Pixley Mapogo
de Tore Renberg

critiqué par Pucksimberg, le 8 décembre 2015
(Toulon - 44 ans)


La note:  étoiles
Quel tour de force !
Comment Jarle Klepp voit-il va vie basculer quand il voit sa fille blonde coucher avec un homme noir en pleine nature ? C'est sur cet épisode qu'est construit ce roman qui se déroule sur une seule nuit, qui semble condenser de nombreux éléments sources de tourments.

Jarle Klepp est journaliste et il est chargé de rédiger un article sur un concert mythique, celui des Smiths qui viennent de se reformer. Le concert se déroule en Norvège et dix mille fervents admirateurs sont venus pour voir ce groupe mythique qui a enchanté leur jeunesse. Jarle n'est pas seul, il est venu avec des amis et prend conscience que cet événement pourrait être l'un des plus marquants de son existence. Il aurait pu savourer tranquillement ce concert si un besoin urgent d'uriner ne s'était fait sentir. Le voilà obligé d'aller aux toilettes à quelques secondes du début du concert. Sur le chemin du retour, il voit un couple faire l'amour, une jeune fille blonde, et un homme noir. Est-ce un viol ou un simple moment de jouissance festif ? Il s'interroge et conclut que ce plaisir est bien partagé. Quel choc quand il découvre la visage de la jeune fille ! Il s'agit de sa fille. Ce concert mythique, tant attendu, devient le siège d'un bouleversement de sa vie personnelle.
A cela s'ajoute la mélancolie grandissante de son meilleur ami, présent lui-aussi au concert ...

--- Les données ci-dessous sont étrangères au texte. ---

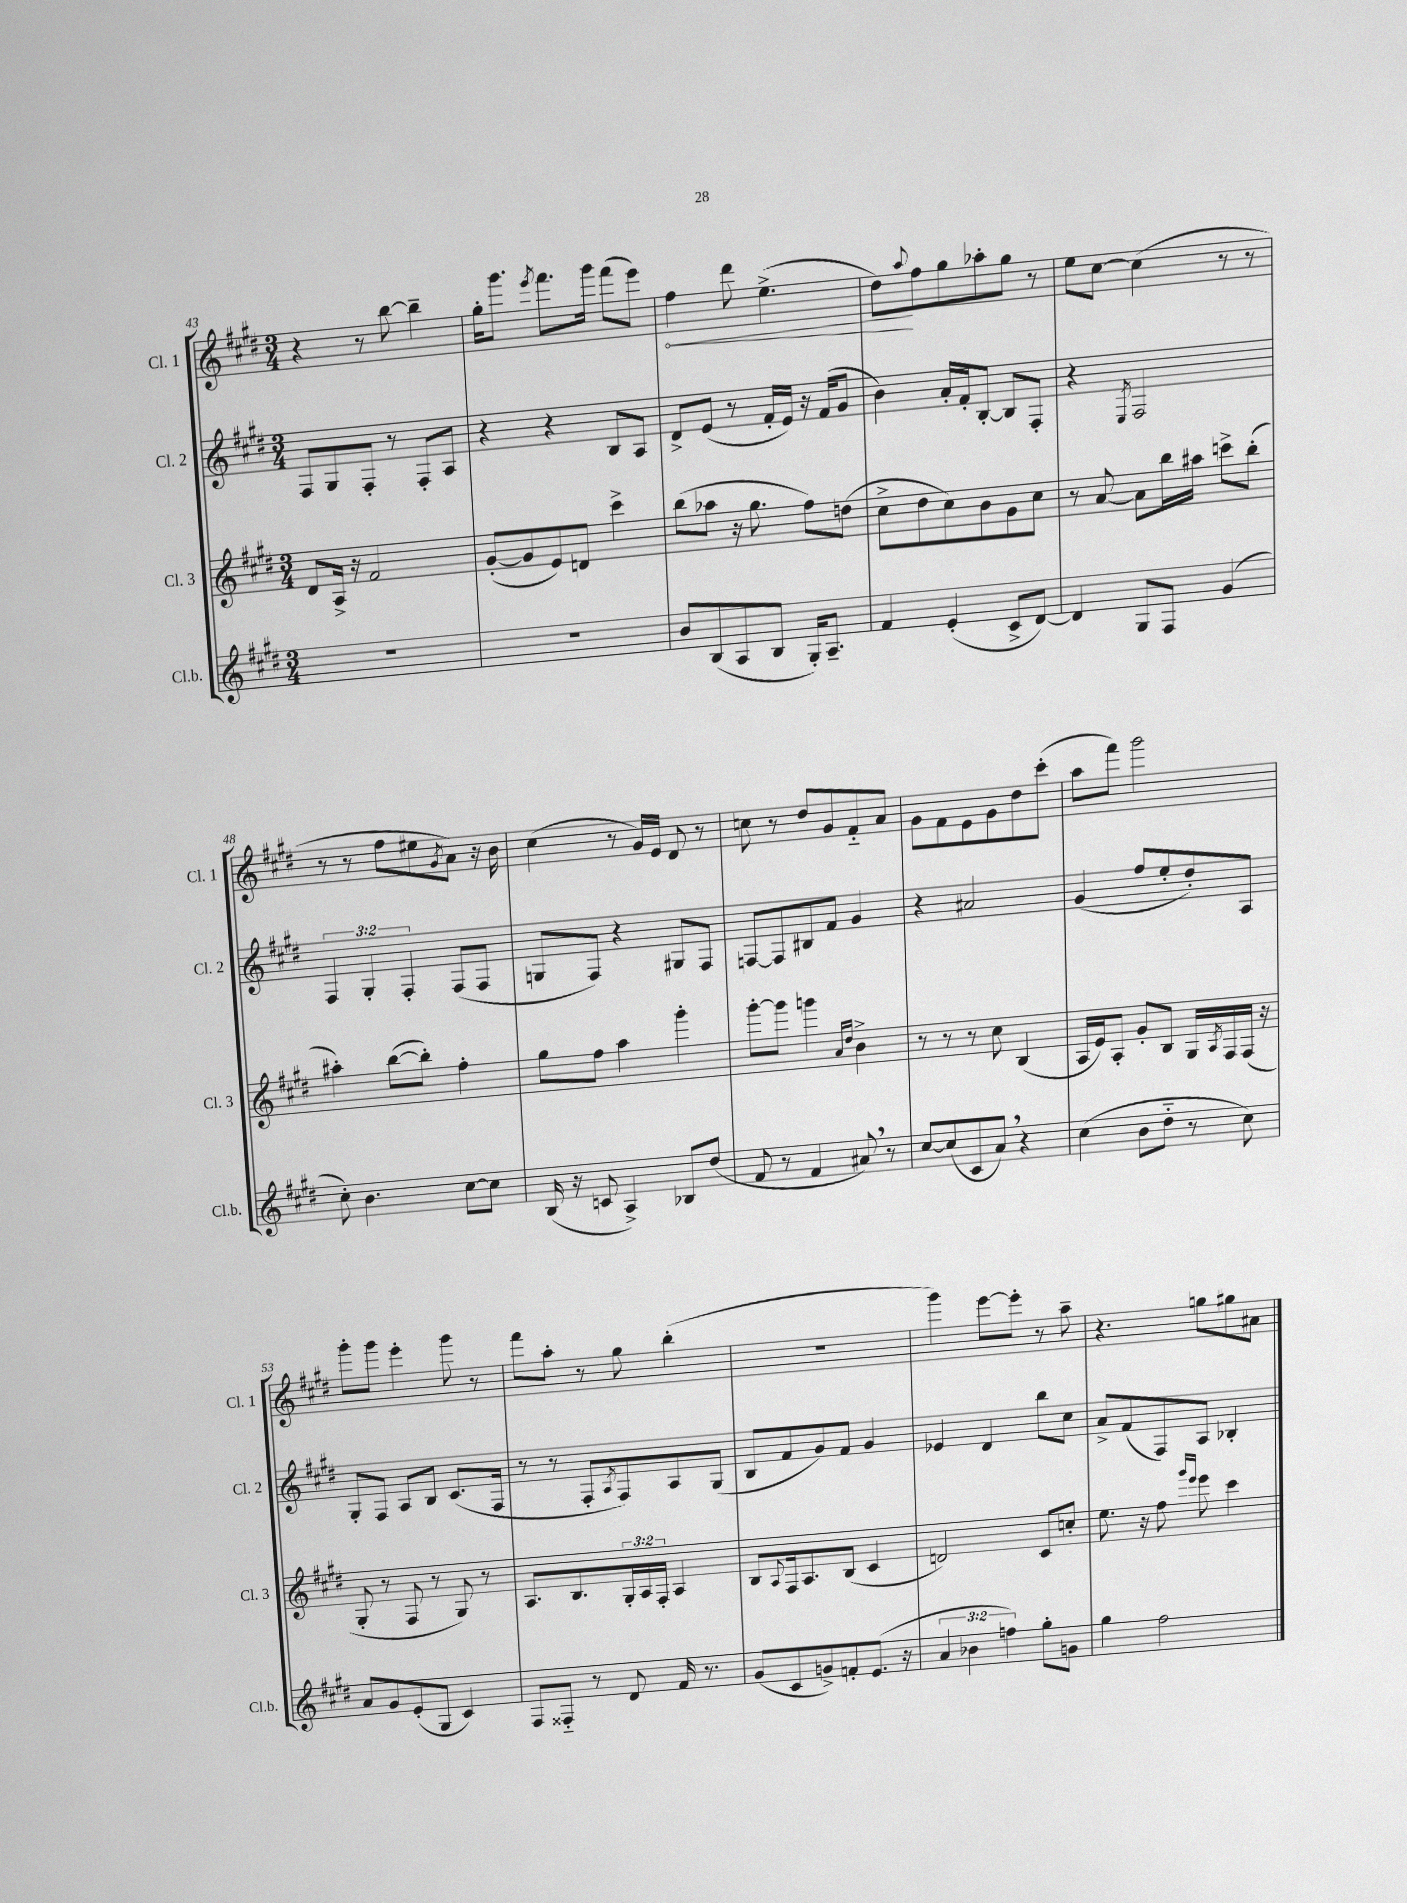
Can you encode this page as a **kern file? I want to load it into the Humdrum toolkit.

**kern	**kern	**kern	**kern
*staff4	*staff3	*staff2	*staff1
*clefG2	*clefG2	*clefG2	*clefG2
*k[f#c#g#d#]	*k[f#c#g#d#]	*k[f#c#g#d#]	*k[f#c#g#d#]
*M3/4	*M3/4	*M3/4	*M3/4
2.r	8d#/L	8F#/L	4r
.	16A^/Jk	8G#/	.
.	16r	.	.
.	2f#/	8F#'/J	8r
.	.	8r	[8bb\
.	.	8F#'/L	4bb~\]
.	.	8A/J	.
=	=	=	=
2.r	([8g#'/L	4r	16gg#'\LK
.	.	.	8.ggg#\J
.	8g#/]	.	.
.	.	.	8qeee/
.	8e/)	4r	8.fff#\L
.	8d/J	.	.
.	.	.	16ggg#\Jk
.	4ccc#^\	8B/L	(8fff#\L
.	.	8A/J	8eee\J)
=	=	=	=
8b/L	(8bb\L	8d#^/L	4ff#\
(8B/	8aa-\J	(8e/J	.
8A/	16r	8r	8ddd#\
.	8.gg#\	.	.
8B/J	.	16f#'/LL	(4.ee^\
.	.	16e/JJ)	.
16G#'/LK)	8ff#\L)	16r	.
8.A~/J	.	(16f#/LK	.
.	(8dd\J	8g#/J	.
=	=	=	=
4f#/	8cc#^\L	4b\)	8dd#\L)
.	.	.	8qqaa/
.	8dd#\	.	8ff#\
(4e'/	8cc#\)	16a'/LL	8gg#\
.	.	16f#'/J	.
.	8b\	[8B'/J	8aa-'\
8c#^/L	8g#\	8B/]L	8gg#\J
[8d#/J)	8cc#\J	8F#'/J	8r
=	=	=	=
4d#/]	8r	4r	8ee\L
.	[8a/	.	[8cc#\J
.	.	8qE/	.
8G#/L	8a\]L	2F#/	(4cc#\]
8F#/J	16bb\L	.	.
.	16aa#\JJ	.	.
(4g#/	8ccc^\L	.	8r
.	(8bb'\J	.	8r
=	=	=	=
8cc#'\)	4aa#'\)	6F#/	8r
4.b\	.	.	8r
.	.	6G#'/	.
.	([8bb\L	.	8ff#\L
.	.	6F#'/	.
.	8bb'\]J)	.	8ee#\
.	.	.	8qg#/
[8cc#\L	4ff#'\	(8F#/L	8a\J)
8cc#\]J	.	8F#/J	16r
.	.	.	16b\
=	=	=	=
(16B/	8gg#\L	8G/L	(4cc#\
16r	.	.	.
8c/	8ff#\J	8F#/J)	.
4A^/)	4aa\	4r	8r
.	.	.	16g#/LL)
.	.	.	16e/JJ
8B-/L	4ggg#'\	8G#/L	8d#/
(8dd#/J	.	8F#/J	8r
=	=	=	=
8f#/	[8ggg#'\L	[8F/L	8cc\
8r	8ggg#\]J	8F/]	8r
4f#/	4ggg\	8B#/	8dd#/L
.	.	8f#/J	8g#/
.	16qqa/LL	.	.
.	16qqdd#/JJ	.	.
8a#/)	4b^\	4g#/	8f#'~/
8r	.	.	8a/J
=	=	=	=
[8cc#/L	8r	4r	8g#\L
(8cc#/]	8r	.	8f#\
8c#/	8r	2a#/	8e\
8a/J)	8cc#\	.	8g#\
4r	(4B/	.	8dd#\
.	.	.	(8ccc#'\J
=	=	=	=
(4cc#\	16A/LL	(4g#/	8aa\L
.	16e/J)	.	.
.	8A'/J	.	8fff#\J)
8b\L	8g#'/L	8ff#/L	2ggg#\
8dd#'~\J	8B/J	8ee'/	.
8r	16G#/LL	8dd#'/)	.
.	8qA/	.	.
.	16F#/	.	.
8cc#\)	(16F#/JJ	8A/J	.
.	16r	.	.
=	=	=	=
8a/L	8G#'/	8G#'/L	8ggg#'\L
8g#/	8r	8F#/J	8ggg#\J
(8e'/	8F#/	8A/L	4eee'\
8G#/J	8r	8B/J	.
4c#/)	8G#/)	(8.c#/L	8ggg#\
.	8r	.	8r
.	.	16F#/Jk	.
=	=	=	=
8F#/L	8.A/L	8r	8fff#\L
8F##'~/J	.	8r	8aa'\J
.	8.B/	.	.
8r	.	8F#'/L	8r
.	.	8qA/	.
8d#/	24G#'/L	8F#/)	8gg#\
.	24A/	.	.
.	24F#'/JJ	.	.
16f#/	4A/	8A/	(4bb'\
8.r	.	.	.
.	.	(8G#/J	.
=	=	=	=
(8g#/L	8B/L	8B/L	2.r
.	8qqA/	.	.
8c#/	16F#/k	8f#/	.
.	8.A/	.	.
8g^/)	.	8g#/)	.
8f'/	(8B/J	8f#/J	.
(8.e/J	4c#/	4g#/	.
16r	.	.	.
=	=	=	=
6a/	2d/)	4e-/	4ggg#\)
6b-\	.	.	.
.	.	4d#/	[8eee\L
6ff\)	.	.	.
.	.	.	8eee'\]J
8gg#'\L	8c#/L	8bb\L	8r
8g\J	8cc'/J	8cc#\J	8aa~\
=	=	=	=
4gg#\	8.ee\	8a^/L	4.r
.	.	(8f#/	.
.	16r	.	.
2ff#\	8ff#\	8F#/)	.
.	16qqggg#/LL	.	.
.	16qqeee/JJ	.	.
.	8eee\	8A/J	8gg\L
.	4ccc#\	4B-'/	8gg#\
.	.	.	8a#\J
==	==	==	==
*-	*-	*-	*-
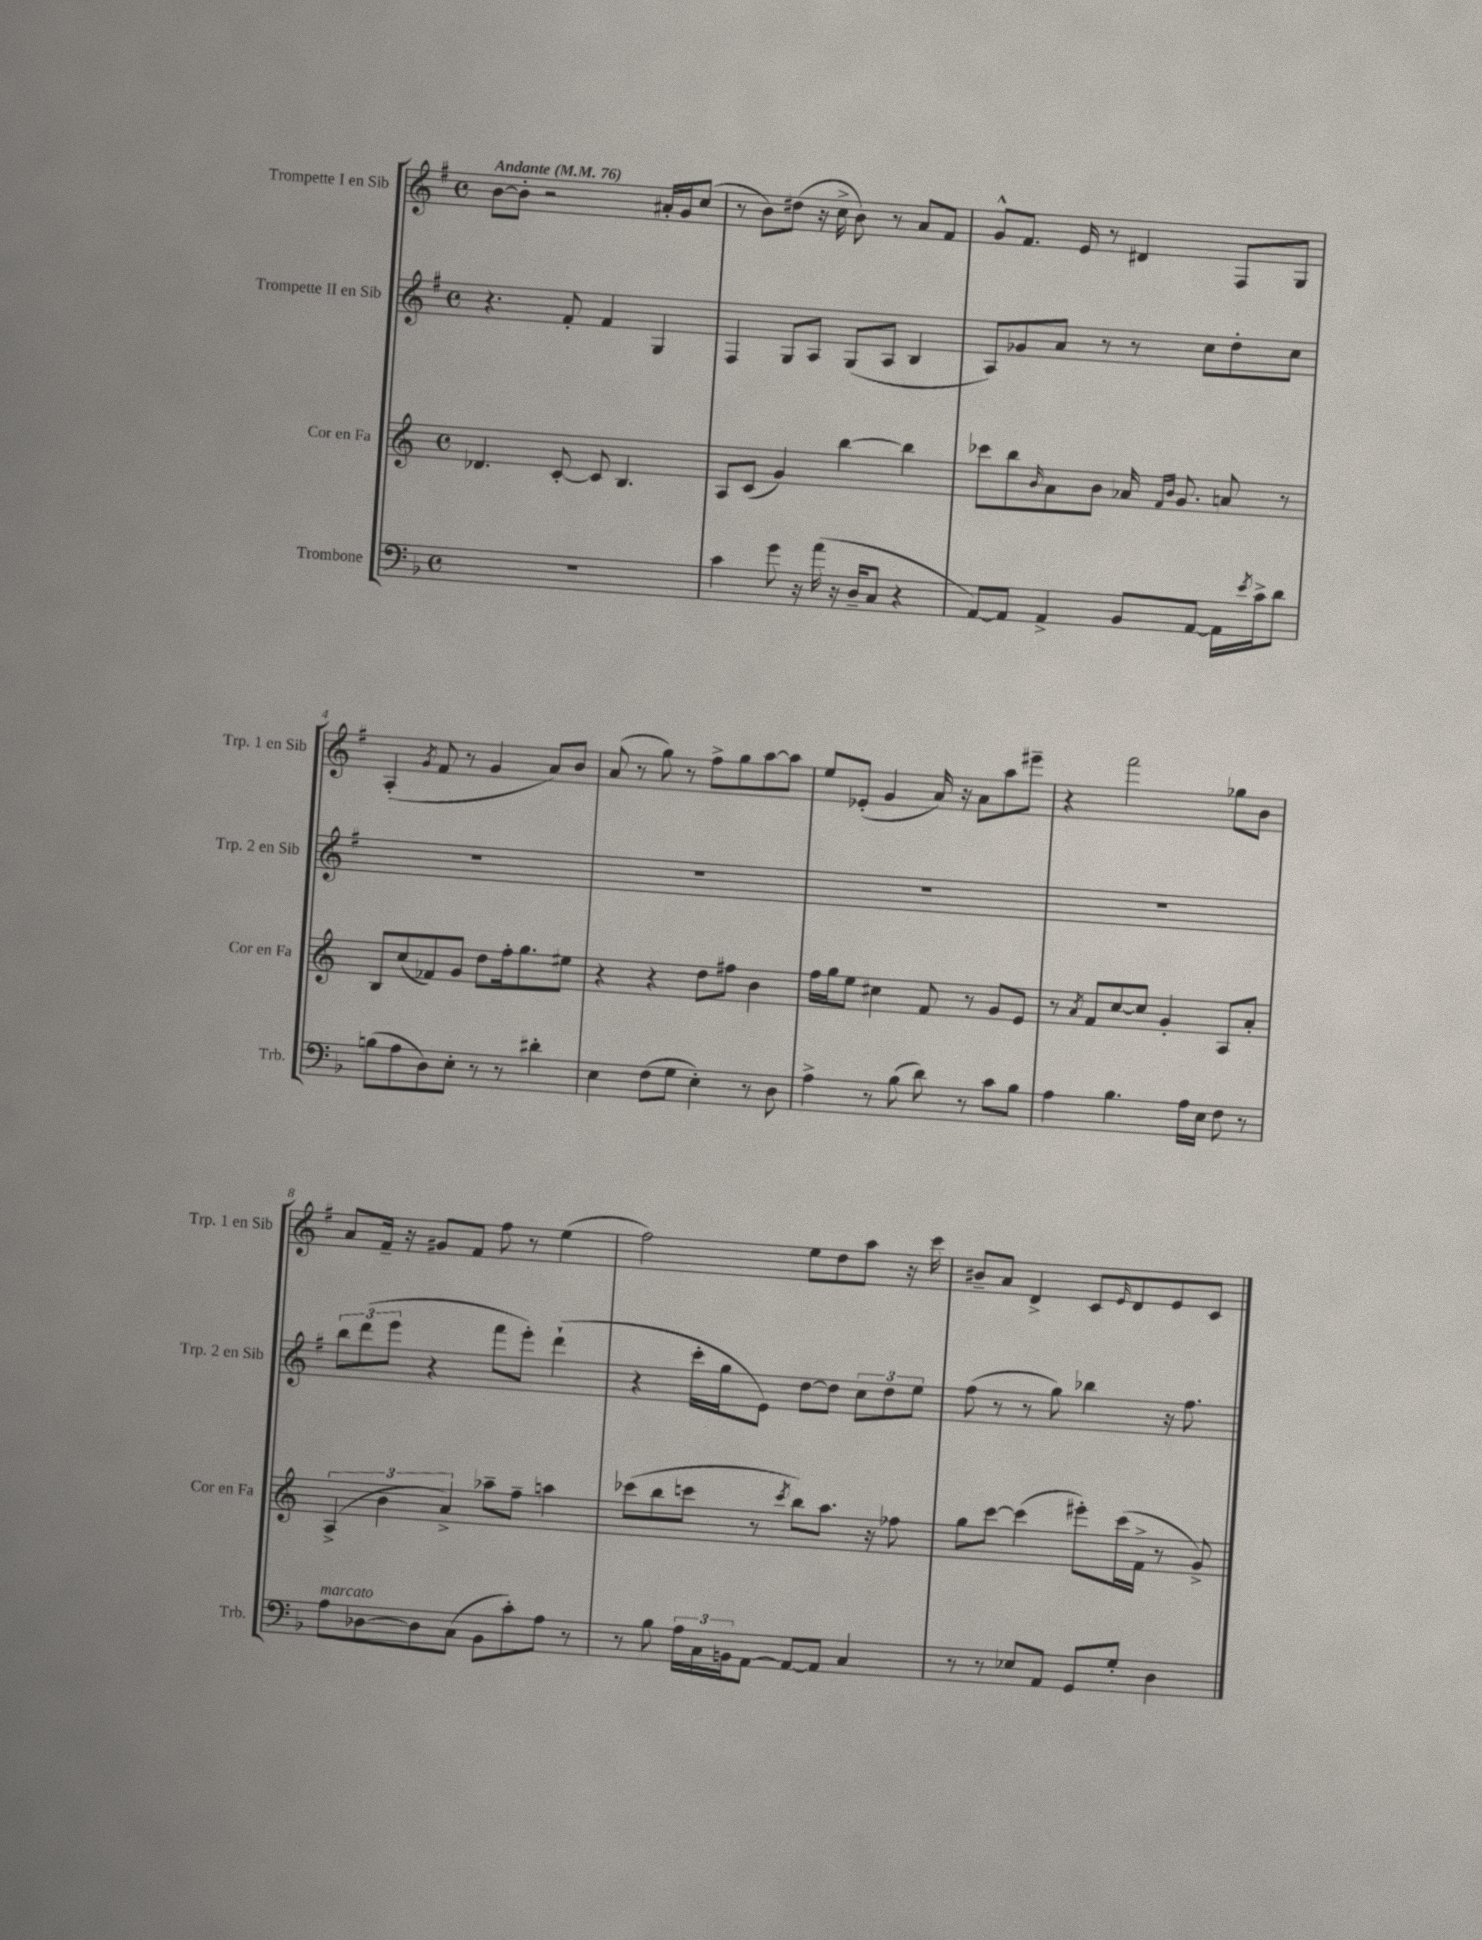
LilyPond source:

<<
\new StaffGroup <<
\new Staff = "s0" \with { instrumentName = "Trompette I en Sib" shortInstrumentName = "Trp. 1 en Sib" } {
    \clef treble \key g \major \defaultTimeSignature \time 4/4 \tempo "Andante" 4 = 76
    b'8~ b'8-. r2 ais'16-. g'16 c''8( |
    r8 b'8) dis''8( r16 c''16-> b'8) r8 a'8 fis'8 |
    g'8-^ fis'8. e'16 r8 dis'4 fis8 g8 |
    a4-.( \acciaccatura { g'8 } fis'8 r8 g'4 a'8) b'8 |
    a'8( r8 g''8) r8 fis''8-> g''8 a''8~ a''8 |
    e''8 ees'8-.( g'4 a'16) r16 a'8 a''8 eis'''8-- |
    r4 fis'''2 ges''8 b'8 |
    a'8 fis'16-- r16 gis'8 fis'8 fis''8 r8 e''4( |
    fis''2) e''8 d''8 a''8 r16 c'''16 |
    bis'8-- a'8 d'4-> c'8 \grace { e'16 } d'8 e'8 c'8 \bar "|." |
}
\new Staff = "s1" \with { instrumentName = "Trompette II en Sib" shortInstrumentName = "Trp. 2 en Sib" } {
    \clef treble \key g \major \defaultTimeSignature \time 4/4
    r4. fis'8-. fis'4 g4 |
    fis4 g8 a8 g8( a8 b4 |
    a8) ges'8 a'8 r8 r8 c''8 d''8-. c''8 |
    R1 |
    R1 |
    R1 |
    R1 |
    \tuplet 3/2 { b''8 d'''8( e'''8 } r4 fis'''8 e'''8-.) d'''4-!( |
    r4 c'''16-. g''16 e'8) d''8~ d''8 \tuplet 3/2 { c''8 d''8 e''8 } |
    fis''8( r8 r8 g''8) bes''4 r16 fis''8. \bar "|." |
}
\new Staff = "s2" \with { instrumentName = "Cor en Fa" shortInstrumentName = "Cor en Fa" } {
    \clef treble \key c \major \defaultTimeSignature \time 4/4
    des'4. c'8~-. c'8 b4. |
    a8 c'8( g'4) b''4~ b''4 |
    ces'''8 b''8 \grace { b'16 } a'8 b'8 aes'16 \grace { f'16 b'16 } g'8. a'8 r8 |
    b8 c''8( fes'8) g'8 d''8 f''16-. g''8. eis''8 |
    r4 r4 d''8 fis''8 b'4 |
    f''16 g''16 e''8 cis''4 f'8 r8 g'8 e'8 |
    r8 \acciaccatura { a'8 } f'8 c''8~ c''8 g'4-. a8 a'8-. |
    \tuplet 3/2 { a4->( b'4 a'4->) } aes''8-- f''8-- a''4 |
    ces'''8( b''8 c'''8 r8 \acciaccatura { c'''8 } b''8) a''8. r16 fes''8 |
    g''8 c'''8~ c'''4( eis'''8-.) c'''16( f'16-> r8 g'8->) \bar "|." |
}
\new Staff = "s3" \with { instrumentName = "Trombone" shortInstrumentName = "Trb." } {
    \clef bass \key f \major \defaultTimeSignature \time 4/4
    R1 |
    c'4 g'8 r16 a'16( r16 d16-- c8 r4 |
    a,8~) a,8 a,4-> bes,8 a,8~ a,16 \acciaccatura { e'8 } c'16-> d'8 |
    b8( a8 d8) e8-. r8 r8 dis'4-. |
    e4 f8( g8 e4-.) r8 d8 |
    a4-> r8 bes8( d'8) r8 c'8 bes8 |
    a4 bes4. a16 e16 f8 r8 |
    a8^\markup { \italic "marcato" } des8~ des8 c8( bes,8 c'8-.) a8 r8 |
    r8 bes8 \tuplet 3/2 { a16 c16 b,16 } a,8~ a,8~ a,8 c4 |
    r8 r8 ees8 a,8 g,8 g8-. d4 \bar "|." |
}
>>
>>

Ce roman possède une belle narration et n'ennuie pas une seule seconde le lecteur. Nous suivons cette nuit endiablée et observons comment un simple homme peut réagir de manière concrète face à une telle scène. Voir sa fille dans une telle situation semble traumatisant, à cela s'ajoute un racisme ambiant, tout de même peu appuyé. Il ne se dit pas raciste mais lorsqu'il se trouve dans une telle situation, tout d'un coup ces valeurs défendues sont ébranlées. Tout d'un coup, des pans de son passé sont réveillés, qui ne mettent pas toujours en valeur le personnage principal. Ce dernier ne s'affirme pas pour autant comme un homme raciste. Il se dit même très ouvert, mais face à une situation concrète, il se sent désemparé.

Quel tour de force de raconter une seule nuit en 250 pages ! On suit les pensées du personnage, les moindres mouvements de ses pensées. Tore Renberg parvient à instiller du suspense, même à rendre certains passages stressants. Il parvient aussi à retranscrire l'atmosphère d'un concert et surtout l'attente avant le spectacle d'une manière très juste. D'une manière générale, ce roman touche de nombreux thèmes, celui de la paternité, de la différence, de la sexualité, de la musique, de l'esprit d'enfance et de la maturité, de notre rapport à l'autre, mais c'est surtout de l'homme dont il est question.

Il s'agit d'un très bon roman. Tore Renberg est très lu en Norvège et ce serait lui rendre justice que de le lire.